*ACTION ITEM:*
Scan the records beneath this line for the line holding "image of human" and the line holding "cancer (adenocarcinoma) was", then transcribe exactly those two and all lines between.

(Beginning of DATA PROVIDED)

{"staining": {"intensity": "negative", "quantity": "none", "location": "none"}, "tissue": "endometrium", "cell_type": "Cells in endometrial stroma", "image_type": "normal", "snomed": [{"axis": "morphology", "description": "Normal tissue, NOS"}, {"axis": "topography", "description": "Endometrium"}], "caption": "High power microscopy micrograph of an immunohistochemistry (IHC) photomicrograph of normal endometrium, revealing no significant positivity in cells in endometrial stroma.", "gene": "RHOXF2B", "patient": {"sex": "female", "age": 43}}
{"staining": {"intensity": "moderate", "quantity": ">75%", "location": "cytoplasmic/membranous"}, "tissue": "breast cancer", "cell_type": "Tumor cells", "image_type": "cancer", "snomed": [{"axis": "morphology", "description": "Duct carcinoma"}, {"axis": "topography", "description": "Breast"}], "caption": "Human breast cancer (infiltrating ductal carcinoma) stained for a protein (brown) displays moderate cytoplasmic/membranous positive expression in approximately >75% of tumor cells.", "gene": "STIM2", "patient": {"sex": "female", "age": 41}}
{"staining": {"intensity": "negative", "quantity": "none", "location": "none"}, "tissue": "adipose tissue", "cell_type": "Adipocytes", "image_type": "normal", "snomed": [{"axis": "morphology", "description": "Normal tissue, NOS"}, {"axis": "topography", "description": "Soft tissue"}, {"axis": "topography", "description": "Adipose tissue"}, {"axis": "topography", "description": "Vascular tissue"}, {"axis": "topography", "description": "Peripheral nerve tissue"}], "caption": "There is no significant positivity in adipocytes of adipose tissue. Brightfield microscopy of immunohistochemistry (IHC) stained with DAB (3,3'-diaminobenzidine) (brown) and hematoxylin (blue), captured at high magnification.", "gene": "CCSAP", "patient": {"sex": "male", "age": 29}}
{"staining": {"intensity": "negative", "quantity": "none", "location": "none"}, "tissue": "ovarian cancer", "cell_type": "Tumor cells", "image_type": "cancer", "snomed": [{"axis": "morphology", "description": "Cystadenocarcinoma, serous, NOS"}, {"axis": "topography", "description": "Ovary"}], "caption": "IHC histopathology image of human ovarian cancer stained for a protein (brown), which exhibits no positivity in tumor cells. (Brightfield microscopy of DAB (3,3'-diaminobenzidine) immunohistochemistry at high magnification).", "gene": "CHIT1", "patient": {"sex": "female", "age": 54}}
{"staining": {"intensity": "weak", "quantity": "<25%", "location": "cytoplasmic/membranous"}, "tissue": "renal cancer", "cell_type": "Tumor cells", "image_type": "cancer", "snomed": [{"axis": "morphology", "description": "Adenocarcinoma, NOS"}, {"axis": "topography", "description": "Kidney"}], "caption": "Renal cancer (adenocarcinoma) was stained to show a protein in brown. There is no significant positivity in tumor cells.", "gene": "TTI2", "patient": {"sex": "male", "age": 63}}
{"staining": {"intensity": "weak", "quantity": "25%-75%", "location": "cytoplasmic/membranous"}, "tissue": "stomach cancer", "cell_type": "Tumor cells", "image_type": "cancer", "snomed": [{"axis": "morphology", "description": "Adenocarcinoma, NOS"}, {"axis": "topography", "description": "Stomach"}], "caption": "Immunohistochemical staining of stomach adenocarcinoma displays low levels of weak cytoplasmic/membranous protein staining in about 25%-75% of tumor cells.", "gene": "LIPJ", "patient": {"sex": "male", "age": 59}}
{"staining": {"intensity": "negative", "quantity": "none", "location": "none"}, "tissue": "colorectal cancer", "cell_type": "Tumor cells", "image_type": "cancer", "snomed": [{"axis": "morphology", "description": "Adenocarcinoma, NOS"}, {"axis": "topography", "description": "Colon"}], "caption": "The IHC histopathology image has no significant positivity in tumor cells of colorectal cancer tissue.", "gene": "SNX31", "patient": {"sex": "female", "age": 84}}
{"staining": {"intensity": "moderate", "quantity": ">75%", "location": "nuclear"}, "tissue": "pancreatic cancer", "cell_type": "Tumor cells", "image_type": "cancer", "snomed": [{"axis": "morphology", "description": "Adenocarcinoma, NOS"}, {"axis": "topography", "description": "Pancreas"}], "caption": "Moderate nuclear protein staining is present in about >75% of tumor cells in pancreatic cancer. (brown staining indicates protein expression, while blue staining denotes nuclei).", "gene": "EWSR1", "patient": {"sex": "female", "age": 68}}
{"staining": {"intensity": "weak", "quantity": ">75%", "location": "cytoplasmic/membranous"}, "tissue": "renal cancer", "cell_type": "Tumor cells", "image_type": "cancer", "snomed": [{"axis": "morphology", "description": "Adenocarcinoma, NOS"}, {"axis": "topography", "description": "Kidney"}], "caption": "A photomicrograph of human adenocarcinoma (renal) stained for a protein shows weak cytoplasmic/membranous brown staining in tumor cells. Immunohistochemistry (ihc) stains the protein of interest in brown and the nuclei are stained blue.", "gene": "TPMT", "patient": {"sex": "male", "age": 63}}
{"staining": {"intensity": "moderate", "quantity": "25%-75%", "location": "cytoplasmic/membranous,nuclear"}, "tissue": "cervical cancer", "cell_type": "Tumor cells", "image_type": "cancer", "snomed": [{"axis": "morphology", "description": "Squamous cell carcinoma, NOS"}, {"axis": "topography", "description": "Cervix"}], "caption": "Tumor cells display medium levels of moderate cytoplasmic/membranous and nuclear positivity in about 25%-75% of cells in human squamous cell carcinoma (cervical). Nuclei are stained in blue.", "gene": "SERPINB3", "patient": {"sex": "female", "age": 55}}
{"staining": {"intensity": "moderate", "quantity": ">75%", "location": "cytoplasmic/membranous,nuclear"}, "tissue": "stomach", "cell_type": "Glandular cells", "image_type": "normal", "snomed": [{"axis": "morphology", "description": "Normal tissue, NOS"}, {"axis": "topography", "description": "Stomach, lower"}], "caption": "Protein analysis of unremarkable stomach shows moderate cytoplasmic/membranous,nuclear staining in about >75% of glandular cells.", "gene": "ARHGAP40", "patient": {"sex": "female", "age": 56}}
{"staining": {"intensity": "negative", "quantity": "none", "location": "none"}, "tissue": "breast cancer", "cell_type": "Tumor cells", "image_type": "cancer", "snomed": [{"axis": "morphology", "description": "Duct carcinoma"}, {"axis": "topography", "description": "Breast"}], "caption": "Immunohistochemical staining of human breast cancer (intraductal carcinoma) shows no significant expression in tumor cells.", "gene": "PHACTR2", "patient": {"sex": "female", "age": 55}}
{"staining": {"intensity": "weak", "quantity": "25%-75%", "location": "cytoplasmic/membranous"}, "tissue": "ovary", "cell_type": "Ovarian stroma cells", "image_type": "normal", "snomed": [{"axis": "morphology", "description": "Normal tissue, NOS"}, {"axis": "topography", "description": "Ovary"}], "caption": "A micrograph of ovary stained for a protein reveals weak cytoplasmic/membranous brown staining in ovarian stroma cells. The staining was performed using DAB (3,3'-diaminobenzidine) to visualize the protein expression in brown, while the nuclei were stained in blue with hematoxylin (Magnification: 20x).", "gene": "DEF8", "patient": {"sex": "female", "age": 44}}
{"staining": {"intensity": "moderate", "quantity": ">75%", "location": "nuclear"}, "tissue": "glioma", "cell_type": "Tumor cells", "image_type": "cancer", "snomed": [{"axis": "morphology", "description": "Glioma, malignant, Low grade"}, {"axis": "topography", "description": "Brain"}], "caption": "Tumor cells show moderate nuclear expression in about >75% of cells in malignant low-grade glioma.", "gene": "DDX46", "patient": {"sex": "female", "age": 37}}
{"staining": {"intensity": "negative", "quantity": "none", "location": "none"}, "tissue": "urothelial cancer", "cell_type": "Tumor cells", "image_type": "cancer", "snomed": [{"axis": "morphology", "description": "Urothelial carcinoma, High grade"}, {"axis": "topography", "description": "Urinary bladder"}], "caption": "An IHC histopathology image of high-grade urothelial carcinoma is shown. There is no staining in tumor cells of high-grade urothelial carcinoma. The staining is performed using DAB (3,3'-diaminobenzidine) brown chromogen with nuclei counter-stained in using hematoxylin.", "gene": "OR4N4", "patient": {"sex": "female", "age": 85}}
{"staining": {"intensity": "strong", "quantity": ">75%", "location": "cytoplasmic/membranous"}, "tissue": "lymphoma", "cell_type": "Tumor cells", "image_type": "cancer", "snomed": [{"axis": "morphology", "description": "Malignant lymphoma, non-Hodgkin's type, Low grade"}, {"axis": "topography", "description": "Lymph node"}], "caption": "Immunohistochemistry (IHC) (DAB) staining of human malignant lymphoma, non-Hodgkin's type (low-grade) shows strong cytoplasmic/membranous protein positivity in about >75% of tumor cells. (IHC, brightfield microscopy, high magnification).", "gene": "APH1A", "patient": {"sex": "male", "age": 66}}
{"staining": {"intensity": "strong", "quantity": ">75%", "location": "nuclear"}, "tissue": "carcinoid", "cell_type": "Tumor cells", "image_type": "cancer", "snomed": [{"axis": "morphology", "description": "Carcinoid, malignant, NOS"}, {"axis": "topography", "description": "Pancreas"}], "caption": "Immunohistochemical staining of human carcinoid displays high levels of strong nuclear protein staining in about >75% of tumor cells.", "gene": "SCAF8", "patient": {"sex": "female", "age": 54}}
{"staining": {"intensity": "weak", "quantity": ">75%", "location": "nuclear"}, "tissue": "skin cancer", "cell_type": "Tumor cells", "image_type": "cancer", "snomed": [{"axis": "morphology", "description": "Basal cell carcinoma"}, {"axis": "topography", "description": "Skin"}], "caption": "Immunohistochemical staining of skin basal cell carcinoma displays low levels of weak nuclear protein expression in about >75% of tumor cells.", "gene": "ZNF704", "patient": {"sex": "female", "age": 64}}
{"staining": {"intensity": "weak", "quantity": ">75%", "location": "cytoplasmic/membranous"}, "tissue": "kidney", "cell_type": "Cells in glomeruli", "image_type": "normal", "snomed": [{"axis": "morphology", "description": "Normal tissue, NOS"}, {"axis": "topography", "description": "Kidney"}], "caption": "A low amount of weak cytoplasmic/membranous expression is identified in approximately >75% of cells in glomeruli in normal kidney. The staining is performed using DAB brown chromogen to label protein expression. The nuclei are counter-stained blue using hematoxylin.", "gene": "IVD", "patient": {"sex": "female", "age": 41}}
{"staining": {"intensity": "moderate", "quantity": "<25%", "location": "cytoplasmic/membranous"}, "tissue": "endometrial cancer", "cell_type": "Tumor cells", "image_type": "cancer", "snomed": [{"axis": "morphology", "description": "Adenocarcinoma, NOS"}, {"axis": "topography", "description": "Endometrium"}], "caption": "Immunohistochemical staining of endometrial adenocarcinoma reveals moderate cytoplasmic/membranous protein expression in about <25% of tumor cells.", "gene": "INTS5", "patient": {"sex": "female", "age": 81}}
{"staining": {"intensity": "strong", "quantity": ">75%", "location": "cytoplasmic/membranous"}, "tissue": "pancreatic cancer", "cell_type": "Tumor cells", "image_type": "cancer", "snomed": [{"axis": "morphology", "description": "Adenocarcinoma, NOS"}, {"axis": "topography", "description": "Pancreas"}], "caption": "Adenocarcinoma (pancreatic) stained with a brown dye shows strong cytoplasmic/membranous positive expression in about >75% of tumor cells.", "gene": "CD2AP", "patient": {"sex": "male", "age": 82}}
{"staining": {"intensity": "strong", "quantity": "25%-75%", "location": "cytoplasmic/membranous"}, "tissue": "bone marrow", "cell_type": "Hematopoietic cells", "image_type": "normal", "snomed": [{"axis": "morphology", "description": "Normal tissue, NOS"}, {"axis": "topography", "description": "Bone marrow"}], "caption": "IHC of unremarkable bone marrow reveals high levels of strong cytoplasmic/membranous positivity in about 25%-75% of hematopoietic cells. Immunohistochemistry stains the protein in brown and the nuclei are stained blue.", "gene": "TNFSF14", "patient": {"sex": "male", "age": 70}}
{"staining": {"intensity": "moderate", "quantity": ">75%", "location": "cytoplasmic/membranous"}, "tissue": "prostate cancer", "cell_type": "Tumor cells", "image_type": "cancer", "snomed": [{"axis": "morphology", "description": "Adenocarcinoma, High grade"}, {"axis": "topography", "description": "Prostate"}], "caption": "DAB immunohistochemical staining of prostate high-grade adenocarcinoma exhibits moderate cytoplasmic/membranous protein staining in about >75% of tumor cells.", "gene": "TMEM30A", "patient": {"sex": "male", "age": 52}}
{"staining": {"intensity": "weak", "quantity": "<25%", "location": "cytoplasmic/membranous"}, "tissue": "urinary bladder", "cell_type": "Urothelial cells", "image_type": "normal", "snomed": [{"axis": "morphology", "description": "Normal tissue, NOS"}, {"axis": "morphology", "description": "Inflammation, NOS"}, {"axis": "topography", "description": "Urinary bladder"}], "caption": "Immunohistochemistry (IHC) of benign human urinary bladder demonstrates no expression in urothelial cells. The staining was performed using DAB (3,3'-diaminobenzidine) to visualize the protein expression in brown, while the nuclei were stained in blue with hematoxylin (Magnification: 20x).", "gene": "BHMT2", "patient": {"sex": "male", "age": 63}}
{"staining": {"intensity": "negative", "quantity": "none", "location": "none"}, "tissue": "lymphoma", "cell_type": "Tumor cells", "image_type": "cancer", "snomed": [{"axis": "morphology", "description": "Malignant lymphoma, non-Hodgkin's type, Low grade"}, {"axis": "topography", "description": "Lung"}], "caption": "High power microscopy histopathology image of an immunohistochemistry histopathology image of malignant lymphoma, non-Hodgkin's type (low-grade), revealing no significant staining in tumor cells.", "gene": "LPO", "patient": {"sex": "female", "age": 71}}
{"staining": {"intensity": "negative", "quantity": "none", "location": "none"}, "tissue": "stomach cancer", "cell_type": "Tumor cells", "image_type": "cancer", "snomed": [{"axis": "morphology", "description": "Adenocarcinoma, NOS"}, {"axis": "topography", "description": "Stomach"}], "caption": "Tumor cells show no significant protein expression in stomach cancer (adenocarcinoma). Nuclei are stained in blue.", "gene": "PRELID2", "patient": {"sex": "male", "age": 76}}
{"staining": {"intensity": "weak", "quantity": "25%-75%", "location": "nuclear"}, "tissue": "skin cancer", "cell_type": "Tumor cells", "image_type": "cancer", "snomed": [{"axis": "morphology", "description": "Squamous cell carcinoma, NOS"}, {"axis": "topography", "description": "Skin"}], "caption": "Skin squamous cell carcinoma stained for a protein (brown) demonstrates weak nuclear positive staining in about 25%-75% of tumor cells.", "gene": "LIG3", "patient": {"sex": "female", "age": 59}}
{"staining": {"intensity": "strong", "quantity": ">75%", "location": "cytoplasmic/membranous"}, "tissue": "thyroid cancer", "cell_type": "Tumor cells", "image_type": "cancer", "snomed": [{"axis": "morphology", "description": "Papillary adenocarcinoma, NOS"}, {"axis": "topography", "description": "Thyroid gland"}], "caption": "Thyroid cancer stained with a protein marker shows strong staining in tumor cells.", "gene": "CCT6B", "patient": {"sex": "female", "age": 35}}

(End of DATA PROVIDED)

*REPLY TO THE TASK:*
{"staining": {"intensity": "negative", "quantity": "none", "location": "none"}, "tissue": "ovarian cancer", "cell_type": "Tumor cells", "image_type": "cancer", "snomed": [{"axis": "morphology", "description": "Cystadenocarcinoma, serous, NOS"}, {"axis": "topography", "description": "Ovary"}], "caption": "IHC histopathology image of human ovarian cancer stained for a protein (brown), which exhibits no positivity in tumor cells. (Brightfield microscopy of DAB (3,3'-diaminobenzidine) immunohistochemistry at high magnification).", "gene": "CHIT1", "patient": {"sex": "female", "age": 54}}
{"staining": {"intensity": "weak", "quantity": "<25%", "location": "cytoplasmic/membranous"}, "tissue": "renal cancer", "cell_type": "Tumor cells", "image_type": "cancer", "snomed": [{"axis": "morphology", "description": "Adenocarcinoma, NOS"}, {"axis": "topography", "description": "Kidney"}], "caption": "Renal cancer (adenocarcinoma) was stained to show a protein in brown. There is no significant positivity in tumor cells.", "gene": "TTI2", "patient": {"sex": "male", "age": 63}}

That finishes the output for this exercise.